→ ABOUT THIS EXERCISE: All of the entries must appear again exactly as written.

** Opening EXTRACTED DATA block **

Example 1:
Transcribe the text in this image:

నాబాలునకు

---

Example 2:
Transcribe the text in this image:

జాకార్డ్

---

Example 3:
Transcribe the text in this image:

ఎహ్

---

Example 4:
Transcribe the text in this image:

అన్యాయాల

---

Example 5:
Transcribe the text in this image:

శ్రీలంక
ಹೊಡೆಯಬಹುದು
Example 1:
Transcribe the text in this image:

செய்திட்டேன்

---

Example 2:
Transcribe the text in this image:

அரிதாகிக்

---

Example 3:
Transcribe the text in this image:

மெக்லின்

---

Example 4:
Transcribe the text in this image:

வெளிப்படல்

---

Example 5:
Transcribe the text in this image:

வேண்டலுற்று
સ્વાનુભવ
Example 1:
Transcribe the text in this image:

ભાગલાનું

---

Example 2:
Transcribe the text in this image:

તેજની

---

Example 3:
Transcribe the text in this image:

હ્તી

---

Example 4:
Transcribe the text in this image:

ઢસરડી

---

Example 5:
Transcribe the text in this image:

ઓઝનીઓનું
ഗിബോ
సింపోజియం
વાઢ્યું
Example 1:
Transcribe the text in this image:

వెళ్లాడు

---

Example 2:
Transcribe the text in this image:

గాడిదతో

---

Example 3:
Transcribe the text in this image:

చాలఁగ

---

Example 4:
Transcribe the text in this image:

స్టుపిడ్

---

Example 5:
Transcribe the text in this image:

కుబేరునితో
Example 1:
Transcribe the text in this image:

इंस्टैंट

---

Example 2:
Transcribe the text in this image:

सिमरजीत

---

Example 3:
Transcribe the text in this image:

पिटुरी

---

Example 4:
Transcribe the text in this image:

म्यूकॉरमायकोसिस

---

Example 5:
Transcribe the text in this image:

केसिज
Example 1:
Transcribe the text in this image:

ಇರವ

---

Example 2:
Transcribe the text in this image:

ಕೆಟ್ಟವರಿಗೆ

** Closing EXTRACTED DATA block **

→ THE ANSWER:
Example 1:
Transcribe the text in this image:

నాబాలునకు

---

Example 2:
Transcribe the text in this image:

జాకార్డ్

---

Example 3:
Transcribe the text in this image:

ఎహ్

---

Example 4:
Transcribe the text in this image:

అన్యాయాల

---

Example 5:
Transcribe the text in this image:

శ్రీలంక
ಹೊಡೆಯಬಹುದು
Example 1:
Transcribe the text in this image:

செய்திட்டேன்

---

Example 2:
Transcribe the text in this image:

அரிதாகிக்

---

Example 3:
Transcribe the text in this image:

மெக்லின்

---

Example 4:
Transcribe the text in this image:

வெளிப்படல்

---

Example 5:
Transcribe the text in this image:

வேண்டலுற்று
સ્વાનુભવ
Example 1:
Transcribe the text in this image:

ભાગલાનું

---

Example 2:
Transcribe the text in this image:

તેજની

---

Example 3:
Transcribe the text in this image:

હ્તી

---

Example 4:
Transcribe the text in this image:

ઢસરડી

---

Example 5:
Transcribe the text in this image:

ઓઝનીઓનું
ഗിബോ
సింపోజియం
વાઢ્યું
Example 1:
Transcribe the text in this image:

వెళ్లాడు

---

Example 2:
Transcribe the text in this image:

గాడిదతో

---

Example 3:
Transcribe the text in this image:

చాలఁగ

---

Example 4:
Transcribe the text in this image:

స్టుపిడ్

---

Example 5:
Transcribe the text in this image:

కుబేరునితో
Example 1:
Transcribe the text in this image:

इंस्टैंट

---

Example 2:
Transcribe the text in this image:

सिमरजीत

---

Example 3:
Transcribe the text in this image:

पिटुरी

---

Example 4:
Transcribe the text in this image:

म्यूकॉरमायकोसिस

---

Example 5:
Transcribe the text in this image:

केसिज
Example 1:
Transcribe the text in this image:

ಇರವ

---

Example 2:
Transcribe the text in this image:

ಕೆಟ್ಟವರಿಗೆ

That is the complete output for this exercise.